Incluir o racismo como elemento na linha de cuidado (por exemplo, ao discutir gatilhos de crises ansiosas ou depressivas) é uma forma de tirar o problema do indivíduo e colocá-lo no contexto.

2. Ampliar o olhar para determinantes sociais

  • Registrar raça/cor de forma correta e respeitosa (autodeclaração), e utilizar essas informações na análise dos casos e dos dados da unidade.
  • Perguntar sistematicamente sobre moradia, renda, trabalho, acesso a transporte e alimentação – dimensões que frequentemente atingem de forma mais dura a população negra.

3. Revisar rotinas clínicas com “lente racial”

  • Meus pacientes negros demoram mais a receber determinados diagnósticos (por exemplo, de doenças autoimunes, transtornos mentais, câncer)?
  • Há diferença na intensidade e frequência de prescrição de analgésicos, antidepressivos ou exames complementares por raça/cor?

--------

* O QUE SE PEDE: Reproduza o texto sobre racismo no cuidado em saúde entre "3. Revisar rotinas" e "complementares por raça/cor?", inclusive, alterando "analgésicos" para "anti-inflamatórios". Baseie-se exclusivamente no conteúdo do texto.

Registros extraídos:
--------

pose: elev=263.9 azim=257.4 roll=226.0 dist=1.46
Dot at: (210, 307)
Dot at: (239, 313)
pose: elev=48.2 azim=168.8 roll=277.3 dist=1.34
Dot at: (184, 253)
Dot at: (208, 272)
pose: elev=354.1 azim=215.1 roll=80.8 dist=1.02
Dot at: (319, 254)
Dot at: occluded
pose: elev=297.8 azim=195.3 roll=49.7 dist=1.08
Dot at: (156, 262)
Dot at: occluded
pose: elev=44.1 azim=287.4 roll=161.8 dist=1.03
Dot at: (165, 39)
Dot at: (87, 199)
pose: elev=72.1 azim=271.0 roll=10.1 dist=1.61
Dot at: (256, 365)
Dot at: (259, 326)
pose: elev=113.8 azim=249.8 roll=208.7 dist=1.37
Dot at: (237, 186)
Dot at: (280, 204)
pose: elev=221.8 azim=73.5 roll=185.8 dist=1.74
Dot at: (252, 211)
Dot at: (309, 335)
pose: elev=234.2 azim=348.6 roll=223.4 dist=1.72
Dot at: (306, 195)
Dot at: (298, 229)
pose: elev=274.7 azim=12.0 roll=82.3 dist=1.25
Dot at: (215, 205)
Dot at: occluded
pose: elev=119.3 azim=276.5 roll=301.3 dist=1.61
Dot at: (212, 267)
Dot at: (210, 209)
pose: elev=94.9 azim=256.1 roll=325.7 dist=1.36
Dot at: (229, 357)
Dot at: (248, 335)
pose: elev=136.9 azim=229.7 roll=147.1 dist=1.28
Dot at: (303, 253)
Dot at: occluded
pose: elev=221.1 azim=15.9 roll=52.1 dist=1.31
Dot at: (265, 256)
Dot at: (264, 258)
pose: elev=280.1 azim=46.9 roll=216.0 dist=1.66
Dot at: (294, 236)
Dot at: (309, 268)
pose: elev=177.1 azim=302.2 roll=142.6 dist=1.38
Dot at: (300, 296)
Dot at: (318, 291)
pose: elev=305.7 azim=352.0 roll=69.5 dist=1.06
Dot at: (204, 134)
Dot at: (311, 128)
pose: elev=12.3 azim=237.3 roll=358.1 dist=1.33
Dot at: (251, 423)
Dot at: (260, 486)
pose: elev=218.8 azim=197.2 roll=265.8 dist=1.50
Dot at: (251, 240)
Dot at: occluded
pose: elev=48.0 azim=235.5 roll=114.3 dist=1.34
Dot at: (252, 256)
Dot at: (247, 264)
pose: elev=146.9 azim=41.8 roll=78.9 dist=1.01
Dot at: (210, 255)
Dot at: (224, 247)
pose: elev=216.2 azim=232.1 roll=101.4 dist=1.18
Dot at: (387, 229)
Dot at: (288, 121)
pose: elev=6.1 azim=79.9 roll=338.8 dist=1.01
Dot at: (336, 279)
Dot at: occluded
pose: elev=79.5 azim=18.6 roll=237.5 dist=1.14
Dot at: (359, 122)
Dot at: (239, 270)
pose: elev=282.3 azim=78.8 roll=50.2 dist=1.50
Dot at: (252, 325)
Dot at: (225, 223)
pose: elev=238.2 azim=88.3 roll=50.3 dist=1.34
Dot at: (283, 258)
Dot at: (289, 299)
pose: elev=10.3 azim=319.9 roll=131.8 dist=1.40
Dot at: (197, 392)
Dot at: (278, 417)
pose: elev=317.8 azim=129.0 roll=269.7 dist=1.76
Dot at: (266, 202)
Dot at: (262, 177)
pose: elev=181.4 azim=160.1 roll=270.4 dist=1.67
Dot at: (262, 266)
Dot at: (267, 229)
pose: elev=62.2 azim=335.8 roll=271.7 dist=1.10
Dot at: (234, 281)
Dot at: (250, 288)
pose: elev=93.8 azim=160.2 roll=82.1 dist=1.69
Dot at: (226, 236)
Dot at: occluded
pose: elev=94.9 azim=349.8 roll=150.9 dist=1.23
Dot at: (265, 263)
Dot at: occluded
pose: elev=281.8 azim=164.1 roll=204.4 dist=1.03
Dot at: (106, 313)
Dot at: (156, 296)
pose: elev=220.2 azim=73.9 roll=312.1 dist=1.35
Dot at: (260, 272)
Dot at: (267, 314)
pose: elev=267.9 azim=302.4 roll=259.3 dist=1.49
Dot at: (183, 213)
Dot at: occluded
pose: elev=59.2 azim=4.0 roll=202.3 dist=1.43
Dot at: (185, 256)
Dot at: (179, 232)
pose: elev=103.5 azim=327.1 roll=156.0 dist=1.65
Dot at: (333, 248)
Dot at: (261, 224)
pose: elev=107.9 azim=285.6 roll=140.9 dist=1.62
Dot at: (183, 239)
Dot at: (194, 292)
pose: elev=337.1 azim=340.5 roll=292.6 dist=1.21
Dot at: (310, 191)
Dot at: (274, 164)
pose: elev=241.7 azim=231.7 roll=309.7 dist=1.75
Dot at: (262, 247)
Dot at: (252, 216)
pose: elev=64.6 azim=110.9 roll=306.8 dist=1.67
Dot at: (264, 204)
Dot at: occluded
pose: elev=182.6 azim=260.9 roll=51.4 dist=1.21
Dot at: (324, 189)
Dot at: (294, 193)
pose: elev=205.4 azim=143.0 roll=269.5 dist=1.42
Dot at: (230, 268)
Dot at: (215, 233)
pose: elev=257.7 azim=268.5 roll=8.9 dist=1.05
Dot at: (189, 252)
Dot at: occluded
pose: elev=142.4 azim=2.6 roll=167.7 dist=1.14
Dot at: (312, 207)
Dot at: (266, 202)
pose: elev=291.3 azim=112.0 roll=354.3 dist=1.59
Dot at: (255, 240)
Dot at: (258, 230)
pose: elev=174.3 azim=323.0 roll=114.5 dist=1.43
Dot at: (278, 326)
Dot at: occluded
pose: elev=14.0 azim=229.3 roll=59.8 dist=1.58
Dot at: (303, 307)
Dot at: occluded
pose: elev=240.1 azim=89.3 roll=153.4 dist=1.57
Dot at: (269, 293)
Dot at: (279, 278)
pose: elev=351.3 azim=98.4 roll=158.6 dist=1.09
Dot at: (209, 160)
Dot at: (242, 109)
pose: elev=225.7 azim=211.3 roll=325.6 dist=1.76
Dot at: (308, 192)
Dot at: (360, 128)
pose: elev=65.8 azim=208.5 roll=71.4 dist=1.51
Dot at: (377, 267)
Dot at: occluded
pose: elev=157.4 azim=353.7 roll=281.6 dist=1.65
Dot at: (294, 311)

--------

* RESPOSTA À TAREFA:
3. Revisar rotinas clínicas com “lente racial”

  • Meus pacientes negros demoram mais a receber determinados diagnósticos (por exemplo, de doenças autoimunes, transtornos mentais, câncer)?
  • Há diferença na intensidade e frequência de prescrição de anti-inflamatórios, antidepressivos ou exames complementares por raça/cor?